The order was reacting to an Nov. 11 petition urging the withdrawal of a media ban on the Rev. Adam Boniecki.
On Oct. 31, Boniecki told a TV interviewer that he believed debates touched off by a new anti-clerical political party were "needed by the church, since it must be aware that, outside the circle of its friends and faithful, there are very many people in society who view the church very critically." The party came in third in October's parliamentary elections and has demanded the removal of a cross from the Polish parliament.
In another TV interview, he said he believed a Polish bishop had "over-reacted" by calling on Roman Catholics to withold their state TV license fee to protest the appearance of an allegedly satanist rock star on a music program.
Naumowicz said in his Nov. 18 letter that it was up to the order to decide on each member's "conditions of apostolic work," adding that he was not obliged to give any reason for the gagging order other than to the order's current superior-general or the Vatican.

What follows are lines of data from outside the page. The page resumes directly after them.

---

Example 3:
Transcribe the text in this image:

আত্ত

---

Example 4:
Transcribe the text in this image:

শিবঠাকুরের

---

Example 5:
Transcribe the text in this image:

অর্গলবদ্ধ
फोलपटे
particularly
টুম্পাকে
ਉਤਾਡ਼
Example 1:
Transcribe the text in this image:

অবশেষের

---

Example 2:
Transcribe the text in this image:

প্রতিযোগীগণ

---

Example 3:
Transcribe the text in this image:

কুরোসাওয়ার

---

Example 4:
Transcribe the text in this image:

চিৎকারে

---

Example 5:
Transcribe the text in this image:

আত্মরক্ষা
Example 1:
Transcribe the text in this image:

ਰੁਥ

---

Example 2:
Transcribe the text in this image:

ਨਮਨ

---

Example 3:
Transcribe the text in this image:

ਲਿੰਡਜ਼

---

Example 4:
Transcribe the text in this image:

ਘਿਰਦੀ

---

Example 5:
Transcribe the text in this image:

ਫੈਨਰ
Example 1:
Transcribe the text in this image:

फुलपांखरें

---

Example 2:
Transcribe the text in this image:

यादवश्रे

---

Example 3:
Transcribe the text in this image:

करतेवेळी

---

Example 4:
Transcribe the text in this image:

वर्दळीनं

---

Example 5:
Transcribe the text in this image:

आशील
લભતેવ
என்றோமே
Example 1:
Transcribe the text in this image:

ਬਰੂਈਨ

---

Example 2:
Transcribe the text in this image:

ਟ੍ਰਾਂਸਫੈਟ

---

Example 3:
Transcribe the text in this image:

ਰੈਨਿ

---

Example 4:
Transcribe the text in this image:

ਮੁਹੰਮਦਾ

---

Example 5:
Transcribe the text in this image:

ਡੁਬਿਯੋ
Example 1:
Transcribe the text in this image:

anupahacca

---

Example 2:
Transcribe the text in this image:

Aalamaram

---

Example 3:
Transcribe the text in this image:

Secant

He announced the ban on Nov. 3.
Boniecki, 77, a prominent media personality, retired last January after 12 years as editor of Poland's Catholic Universal Weekly newspaper. He headed the Marian order in 1993-2000 and founded a Polish edition of the Vatican's L'Osservatore Romano (Roman Observer) daily in the 1980s at the request of then-Pope John Paul II.

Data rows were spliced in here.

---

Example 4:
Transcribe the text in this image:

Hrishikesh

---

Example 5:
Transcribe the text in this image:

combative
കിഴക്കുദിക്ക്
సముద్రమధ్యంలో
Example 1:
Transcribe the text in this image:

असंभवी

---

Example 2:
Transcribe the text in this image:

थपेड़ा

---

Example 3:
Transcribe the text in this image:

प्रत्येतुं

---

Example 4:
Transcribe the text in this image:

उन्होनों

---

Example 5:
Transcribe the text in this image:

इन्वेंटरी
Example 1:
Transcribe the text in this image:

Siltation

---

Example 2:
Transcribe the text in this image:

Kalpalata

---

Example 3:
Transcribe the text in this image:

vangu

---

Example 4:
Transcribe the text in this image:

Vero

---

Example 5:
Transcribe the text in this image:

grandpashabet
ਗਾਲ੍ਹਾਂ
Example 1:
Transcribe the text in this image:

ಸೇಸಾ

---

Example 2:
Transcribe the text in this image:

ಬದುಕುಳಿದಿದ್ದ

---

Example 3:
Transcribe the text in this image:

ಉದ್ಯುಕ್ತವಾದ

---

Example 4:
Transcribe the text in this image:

The ban was deplored by Universal Weekly's current editor, Piotr Mucharski, who said it would "make a fool of the church," as well as by the priest-director of Religia.TV, Kazimierz Sowa, who criticized the Marians for "treating a priest of such age and experience like a schoolboy."

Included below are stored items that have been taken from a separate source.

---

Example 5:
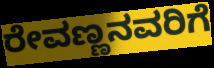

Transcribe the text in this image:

ರೇವಣ್ಣನವರಿಗೆ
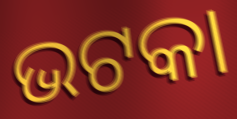
ଭଟକା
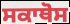
ਸਕਾਥੋਸ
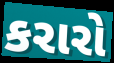
કરારો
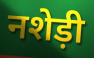
नशेड़ी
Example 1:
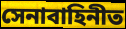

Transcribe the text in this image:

সেনাবাহিনীত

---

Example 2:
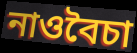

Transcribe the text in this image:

নাওবৈচা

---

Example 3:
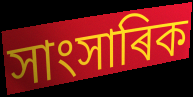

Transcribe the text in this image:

সাংসাৰিক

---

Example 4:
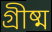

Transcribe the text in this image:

গ্ৰীষ্ম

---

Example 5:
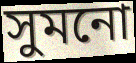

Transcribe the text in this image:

সুমনো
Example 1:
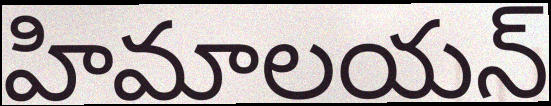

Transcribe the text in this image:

హిమాలయన్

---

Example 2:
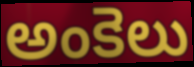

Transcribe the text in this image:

అంకెలు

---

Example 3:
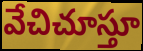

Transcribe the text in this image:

వేచిచూస్తూ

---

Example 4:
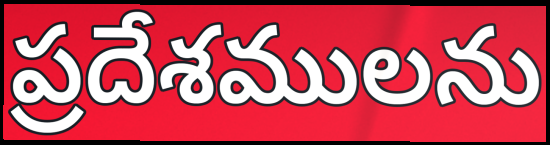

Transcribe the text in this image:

ప్రదేశములను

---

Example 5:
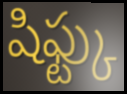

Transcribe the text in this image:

షిఫ్ట్కు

Meanwhile, in their petition, the Roman Catholic signers said Boniecki was well known as "a guide for a great many people," adding that the gagging order contradicted an appeal by John Paul II to "build a culture of dialogue and understanding."
"Acting against this spirit strengthens a false image of the church ... in which subservience and captivity are held up over the power of truth and responsibility," said the document, signed by 7,860 lay Catholics, including editors of Roman Catholic magazines.